Prof. Dr. Hayreddin Karaman, öğrencilik yıllarına ait hatıralarında, hocası Hacı Veyiszade Mustafa Efendiyi anlatıyor:
Peygamberimiz (s.a.) “Bana dünyanızdan üç şey sevdirildi: kadın, güzel koku ve namaz; ama benim mutluluğum namazdadır” buyuruyor. Dünya hayatında insanları mutlu eden şeyler arasında namazın bulunması Hz.Peygambere mahsus bir kemaldir. Onun ümmeti içinde de namazda ve namaz ile mutlu olanlar var. İşte bunların başında merhum hocamız gelmektedir. Bir insanın o ölçüde huzur ve mutluluk bulmadan hocamızın kıldığı kadar namaz kılması imkânsızdır. Bundan olmalı ki, konuşmalarında da sık sık namazdan bahsederdi.
Teneffüs zili çalınca öğrenciler bahçeye, öğretmenler dinlenme odasına koşarlar, hocamız ise abdesti yoksa alır, hademe odasındaki, üstüne bir pamuktan dokuma seccade yerleştirilmiş tahta divana çıkar ve namaza dururdu. Ben ve Ali Osman [Koçkuzu] fırsat buldukça o odaya gider, hem sobanın başında ısınır, hem de hocamızı seyrederdik. Selâm verince bazan kendisiyle bir işimizin olup olmadığını sorardı; varsa onunla meşgul olurdu, yoksa kalkar namazına devam eder, zil çalınca derse giderdi.
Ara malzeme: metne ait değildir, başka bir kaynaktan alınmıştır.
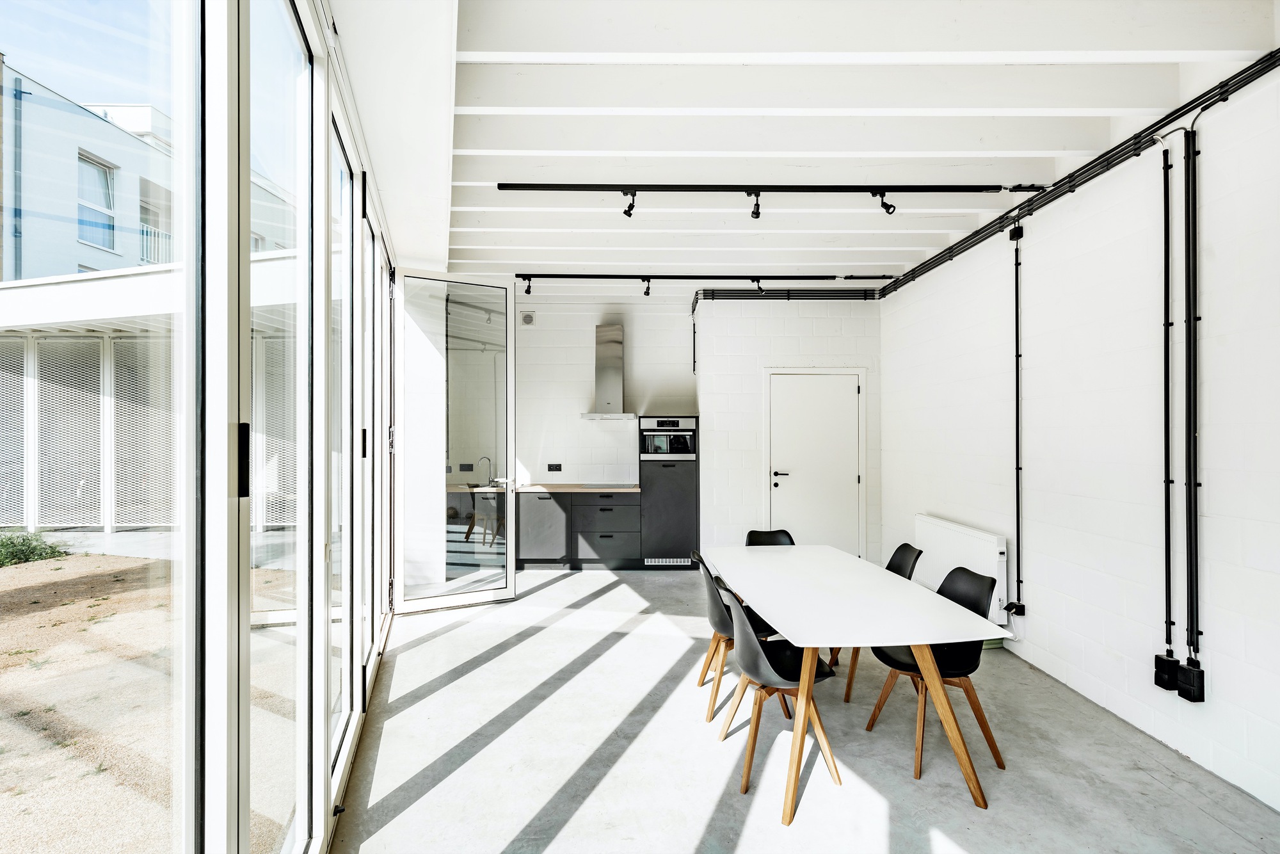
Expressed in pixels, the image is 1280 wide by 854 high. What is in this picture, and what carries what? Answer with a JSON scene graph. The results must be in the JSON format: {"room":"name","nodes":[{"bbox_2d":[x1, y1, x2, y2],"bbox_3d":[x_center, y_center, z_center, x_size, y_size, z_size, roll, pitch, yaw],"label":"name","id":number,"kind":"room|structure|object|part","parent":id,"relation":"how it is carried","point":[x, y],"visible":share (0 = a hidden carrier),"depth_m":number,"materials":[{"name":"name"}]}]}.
{"room":"dining room","nodes":[
{"label":"dining room","id":0,"kind":"room"},
{"bbox_2d":[0,0,400,853],"bbox_3d":[-1.236,0.053,1.923,0.208,3.013,6.199,0,0,-1],"label":"glass wall","id":1,"kind":"structure","parent":0,"point":[246,257],"depth_m":1.63,"materials":[{"name":"glass"}]},
{"bbox_2d":[392,271,516,613],"bbox_3d":[-1.532,0.112,4.721,0.949,2.741,0.137,0,0,-27],"label":"glass door","id":2,"kind":"structure","parent":1,"relation":"attached to","point":[509,584],"depth_m":4.71,"materials":[{"name":"glass"}]},
{"bbox_2d":[508,289,881,567],"bbox_3d":[0.195,0.009,6.430,5.111,3.041,0.293,0,0,-1],"label":"back wall","id":3,"kind":"structure","parent":0,"point":[677,327],"depth_m":6.33,"materials":[{"name":"white paint"}]},
{"bbox_2d":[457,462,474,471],"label":"socket","id":4,"kind":"object","parent":3,"relation":"attached to","point":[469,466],"visible":0.99,"depth_m":6.58,"materials":[{"name":"black plastic"}]},
{"bbox_2d":[520,310,535,325],"bbox_3d":[-1.265,-1.220,6.424,0.138,0.150,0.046,0,0,-1],"label":"wall vent","id":5,"kind":"object","parent":3,"relation":"attached to","point":[527,319],"visible":0.99,"depth_m":6.41,"materials":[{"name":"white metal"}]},
{"bbox_2d":[546,462,562,471],"bbox_3d":[-0.976,0.459,6.505,0.160,0.090,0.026,0,0,-1],"label":"socket","id":6,"kind":"object","parent":3,"relation":"attached to","point":[552,469],"visible":0.98,"depth_m":6.50,"materials":[{"name":"black plastic"}]},
{"bbox_2d":[579,323,638,419],"bbox_3d":[-0.336,-0.623,6.459,0.626,1.063,0.523,0,0,-1],"label":"range hood","id":7,"kind":"object","parent":3,"relation":"attached to","point":[607,357],"visible":0.98,"depth_m":6.42,"materials":[{"name":"silver metal"}]},
{"bbox_2d":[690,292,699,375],"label":"wall conduit","id":8,"kind":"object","parent":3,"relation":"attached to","point":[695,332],"visible":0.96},
{"bbox_2d":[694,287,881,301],"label":"cable tray","id":9,"kind":"object","parent":3,"relation":"attached to","point":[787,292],"visible":0.9,"depth_m":6.19,"materials":[{"name":"black metal"}]},
{"bbox_2d":[765,368,864,555],"bbox_3d":[1.875,0.479,6.034,1.110,2.134,0.103,0,0,-1],"label":"door","id":10,"kind":"structure","parent":3,"relation":"in","point":[785,476],"depth_m":6.04,"materials":[{"name":"white paint"}]},
{"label":"door handle","id":11,"kind":"part","parent":10,"relation":"part of","materials":[{"name":"black metal"}]},
{"bbox_2d":[326,565,1279,853],"bbox_3d":[0.612,1.573,2.677,4.125,0.116,8.308,0,0,-1],"label":"floor","id":12,"kind":"structure","parent":0,"point":[552,591],"depth_m":2.64,"materials":[{"name":"grey concrete"}]},
{"bbox_2d":[512,488,641,569],"bbox_3d":[-0.908,1.098,6.292,2.050,0.832,0.606,0,0,-1],"label":"base cabinet","id":13,"kind":"object","parent":12,"relation":"on","point":[617,509],"visible":0.74,"depth_m":6.02,"materials":[{"name":"grey"}]},
{"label":"cabinet door","id":14,"kind":"part","parent":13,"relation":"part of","materials":[{"name":"grey"}]},
{"bbox_2d":[449,483,644,491],"bbox_3d":[-1.078,0.661,6.178,2.632,0.035,0.713,0,0,-1],"label":"countertop","id":15,"kind":"structure","parent":13,"relation":"on","point":[559,489],"depth_m":5.94,"materials":[{"name":"brown wood"}]},
{"bbox_2d":[475,455,493,485],"bbox_3d":[-1.739,0.509,6.390,0.163,0.322,0.185,0,0,-1],"label":"kitchen tap","id":16,"kind":"object","parent":15,"relation":"on","point":[489,481],"visible":0.97,"depth_m":6.39,"materials":[{"name":"silver metal"}]},
{"bbox_2d":[576,482,638,488],"bbox_3d":[-0.360,0.658,6.333,0.643,0.027,0.470,0,0,-1],"label":"cooktop","id":17,"kind":"object","parent":15,"relation":"in","point":[614,486],"visible":0.98,"depth_m":6.28,"materials":[{"name":"black glass"}]},
{"bbox_2d":[640,416,698,568],"bbox_3d":[0.321,0.701,6.363,0.585,1.655,0.655,0,0,-1],"label":"tall cabinet","id":18,"kind":"object","parent":12,"relation":"on","point":[647,476],"visible":0.76,"depth_m":6.08,"materials":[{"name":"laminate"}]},
{"bbox_2d":[637,417,696,458],"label":"oven","id":19,"kind":"object","parent":18,"relation":"in","point":[652,434],"visible":0.88,"depth_m":6.07,"materials":[{"name":"silver metal"}]},
{"bbox_2d":[692,551,785,722],"bbox_3d":[0.568,1.124,3.175,0.511,0.817,0.483,0,0,-1],"label":"chair","id":20,"kind":"object","parent":12,"relation":"on","point":[722,623],"visible":0.5,"depth_m":3.05,"materials":[{"name":"black plastic"}]},
{"bbox_2d":[744,528,795,546],"bbox_3d":[0.944,1.130,3.856,0.466,0.784,0.523,0,0,-1],"label":"chair","id":21,"kind":"object","parent":12,"relation":"on","point":[780,531],"visible":0.2,"depth_m":4.07,"materials":[{"name":"black plastic"}]},
{"bbox_2d":[714,583,842,807],"bbox_3d":[0.617,1.129,2.577,0.516,0.809,0.502,0,0,-1],"label":"chair","id":22,"kind":"object","parent":12,"relation":"on","point":[760,653],"visible":0.82,"depth_m":2.48,"materials":[{"name":"black plastic"}]},
{"bbox_2d":[705,543,1007,821],"bbox_3d":[0.954,1.161,2.986,0.949,0.734,1.789,0,0,-1],"label":"dining table","id":23,"kind":"object","parent":12,"relation":"on","point":[880,571],"visible":0.99,"depth_m":2.51,"materials":[{"name":"white laminate"}]},
{"bbox_2d":[833,542,921,701],"bbox_3d":[1.389,1.131,3.387,0.507,0.824,0.477,0,0,-1],"label":"chair","id":24,"kind":"object","parent":12,"relation":"on","point":[915,559],"visible":0.27,"depth_m":3.34,"materials":[{"name":"black plastic"}]},
{"bbox_2d":[862,563,1006,784],"bbox_3d":[1.423,1.126,2.732,0.506,0.819,0.485,0,0,-1],"label":"chair","id":25,"kind":"object","parent":12,"relation":"on","point":[975,665],"visible":0.71,"depth_m":2.70,"materials":[{"name":"black plastic"}]},
{"bbox_2d":[339,0,1278,282],"bbox_3d":[0.611,-1.526,3.362,4.312,0.217,7.285,0,0,-1],"label":"ceiling","id":26,"kind":"structure","parent":0,"point":[895,262],"depth_m":2.67,"materials":[{"name":"white paint"}]},
{"bbox_2d":[516,272,895,281],"bbox_3d":[0.617,-1.443,5.452,3.987,0.084,0.072,0,0,-1],"label":"lighting track","id":27,"kind":"object","parent":26,"relation":"attached to","point":[877,277],"visible":0.97,"depth_m":5.41,"materials":[{"name":"black metal"}]},
{"bbox_2d":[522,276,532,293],"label":"spotlight","id":28,"kind":"object","parent":27,"relation":"attached to","point":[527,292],"visible":0.97,"depth_m":5.66,"materials":[{"name":"black metal"}]},
{"bbox_2d":[641,277,652,295],"bbox_3d":[0.070,-1.392,5.623,0.088,0.174,0.099,0,0,-1],"label":"spotlight","id":29,"kind":"object","parent":27,"relation":"attached to","point":[647,292],"visible":0.97,"depth_m":5.61,"materials":[{"name":"black metal"}]},
{"bbox_2d":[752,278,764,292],"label":"spotlight","id":30,"kind":"object","parent":27,"relation":"attached to","point":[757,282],"visible":0.96,"depth_m":5.60,"materials":[{"name":"black metal"}]},
{"bbox_2d":[497,183,1027,192],"bbox_3d":[0.910,-1.475,3.514,3.322,0.054,0.063,0,0,-1],"label":"lighting track","id":31,"kind":"object","parent":26,"relation":"attached to","point":[955,190],"visible":0.97,"depth_m":3.48,"materials":[{"name":"black metal"}]},
{"bbox_2d":[622,190,636,217],"bbox_3d":[-0.061,-1.372,3.490,0.083,0.170,0.090,0,0,-1],"label":"spotlight","id":32,"kind":"object","parent":31,"relation":"hanging from","point":[630,215],"visible":0.97,"depth_m":3.47,"materials":[{"name":"black metal"}]},
{"bbox_2d":[746,191,762,218],"bbox_3d":[0.707,-1.371,3.507,0.090,0.165,0.104,0,0,-1],"label":"spotlight","id":33,"kind":"object","parent":31,"relation":"hanging from","point":[752,212],"visible":0.98,"depth_m":3.49,"materials":[{"name":"black metal"}]},
{"bbox_2d":[871,190,896,214],"bbox_3d":[1.503,-1.385,3.498,0.105,0.165,0.101,0,0,-1],"label":"spotlight","id":34,"kind":"object","parent":31,"relation":"attached to","point":[888,207],"visible":0.97,"depth_m":3.48,"materials":[{"name":"black metal"}]},
{"bbox_2d":[874,68,1279,815],"bbox_3d":[2.672,-0.017,2.133,0.193,3.098,7.674,0,0,-1],"label":"right wall","id":35,"kind":"structure","parent":0,"point":[1213,696],"depth_m":2.94,"materials":[{"name":"white paint"}]},
{"bbox_2d":[917,514,1012,625],"bbox_3d":[2.445,1.068,4.428,0.109,0.585,1.140,0,0,-1],"label":"radiator","id":36,"kind":"object","parent":35,"relation":"attached to","point":[980,566],"visible":0.69,"depth_m":4.24,"materials":[{"name":"white metal"}]},
{"bbox_2d":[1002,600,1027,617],"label":"socket","id":37,"kind":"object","parent":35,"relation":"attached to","point":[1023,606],"visible":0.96,"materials":[{"name":"black plastic"}]},
{"bbox_2d":[1008,222,1026,621],"bbox_3d":[2.529,-0.008,3.828,0.075,2.558,0.087,0,0,-1],"label":"wall conduit","id":38,"kind":"object","parent":35,"relation":"attached to","point":[1017,494],"visible":0.99,"depth_m":3.82,"materials":[{"name":"black"}]},
{"bbox_2d":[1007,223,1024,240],"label":"junction box","id":39,"kind":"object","parent":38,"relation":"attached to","point":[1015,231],"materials":[{"name":"black plastic"}]},
{"bbox_2d":[883,49,1279,298],"bbox_3d":[2.473,-1.430,2.823,0.073,0.155,5.976,0,0,-1],"label":"cable tray","id":40,"kind":"object","parent":35,"relation":"attached to","point":[930,267],"visible":0.94,"depth_m":3.04,"materials":[{"name":"black metal"}]},
{"bbox_2d":[1153,652,1178,691],"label":"socket","id":41,"kind":"object","parent":35,"relation":"attached to","point":[1170,660],"visible":0.9,"depth_m":2.65,"materials":[{"name":"black plastic"}]},
{"bbox_2d":[1157,141,1175,663],"bbox_3d":[2.513,-0.116,2.715,0.052,2.410,0.066,0,0,-1],"label":"conduit","id":42,"kind":"object","parent":35,"relation":"attached to","point":[1165,324],"visible":0.98,"depth_m":2.71,"materials":[{"name":"black"}]},
{"bbox_2d":[1175,659,1205,702],"bbox_3d":[2.473,1.145,2.551,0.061,0.143,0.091,0,0,-1],"label":"socket","id":43,"kind":"object","parent":35,"relation":"attached to","point":[1193,673],"visible":0.97,"depth_m":2.53,"materials":[{"name":"black plastic"}]},
{"bbox_2d":[1181,122,1202,681],"bbox_3d":[2.499,-0.091,2.581,0.062,2.476,0.083,0,0,-1],"label":"wall conduit","id":44,"kind":"object","parent":35,"relation":"attached to","point":[1195,319],"visible":0.98,"depth_m":2.57,"materials":[{"name":"black"}]},
{"label":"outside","id":45,"kind":"structure","parent":0,"visible":0},
{"bbox_2d":[0,546,307,853],"bbox_3d":[-11.230,1.618,2.396,21.600,0.218,24.979,0,0,-1],"label":"gravel ground","id":46,"kind":"structure","parent":45,"point":[11,576],"depth_m":3.32,"materials":[{"name":"beige gravel"}]},
{"bbox_2d":[0,529,70,566],"bbox_3d":[-7.451,1.404,6.422,1.261,0.422,1.496,0,0,-1],"label":"shrub","id":47,"kind":"object","parent":46,"relation":"on","point":[26,539],"visible":0.84,"depth_m":6.64,"materials":[{"name":"green plant"}]},
{"label":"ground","id":48,"kind":"structure","parent":45,"visible":0},
{"bbox_2d":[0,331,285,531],"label":"screen enclosure","id":49,"kind":"object","parent":48,"relation":"on","point":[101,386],"visible":0.61,"depth_m":7.97,"materials":[{"name":"metal"}]},
{"bbox_2d":[0,65,303,282],"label":"apartment building","id":50,"kind":"structure","parent":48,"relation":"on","point":[116,265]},
{"bbox_2d":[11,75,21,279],"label":"drainpipe","id":51,"kind":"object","parent":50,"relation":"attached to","point":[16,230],"visible":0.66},
{"bbox_2d":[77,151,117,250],"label":"building window","id":52,"kind":"structure","parent":50,"relation":"in","point":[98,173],"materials":[{"name":"glass"}]},
{"bbox_2d":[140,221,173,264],"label":"balcony railing","id":53,"kind":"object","parent":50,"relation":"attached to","point":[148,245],"visible":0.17,"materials":[{"name":"white metal"}]},
{"bbox_2d":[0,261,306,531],"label":"building","id":54,"kind":"structure","parent":48,"relation":"on","point":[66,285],"depth_m":7.18,"materials":[{"name":"white"}]},
{"bbox_2d":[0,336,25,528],"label":"perforated panel","id":55,"kind":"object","parent":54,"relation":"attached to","point":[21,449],"visible":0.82,"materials":[{"name":"white metal"}]},
{"bbox_2d":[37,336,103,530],"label":"perforated panel","id":56,"kind":"object","parent":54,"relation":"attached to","point":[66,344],"visible":0.84,"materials":[{"name":"white metal"}]},
{"bbox_2d":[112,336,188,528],"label":"perforated panel","id":57,"kind":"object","parent":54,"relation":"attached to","point":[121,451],"visible":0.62,"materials":[{"name":"white metal"}]},
{"bbox_2d":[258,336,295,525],"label":"perforated panel","id":58,"kind":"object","parent":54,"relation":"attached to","point":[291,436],"visible":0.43,"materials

Bazan sınıfta yazılı imtihan yaparken bile seccade getirtip sererek namaz kıldığı olmuştur. Onun düşüncesine göre yazılı imtihan olan öğrenciler yazmakla meşgul iken hoca niçin boş durmalıydı? Ya okumalı, ya namaz kılmalıydı. Öğrencileri gözetlemek gerekmezdi; çünkü Müslüman kopya çekmezdi.
Sevgili hocamız 5 Şubat 1960 Cuma sabahı, namazını kıldıktan sonra, ömrü boyunca namaz sayesinde vuslatını yaşayarak mutlu olduğu Rabbine, Allah’ın has kullarının rehberi, Âhirzaman Peygamberi, Kâinatın Serveri, Allah’ın sevgilisi Efendimizin peşinde vuslatın ebedîleştiği saadet âlemine göçmüştür.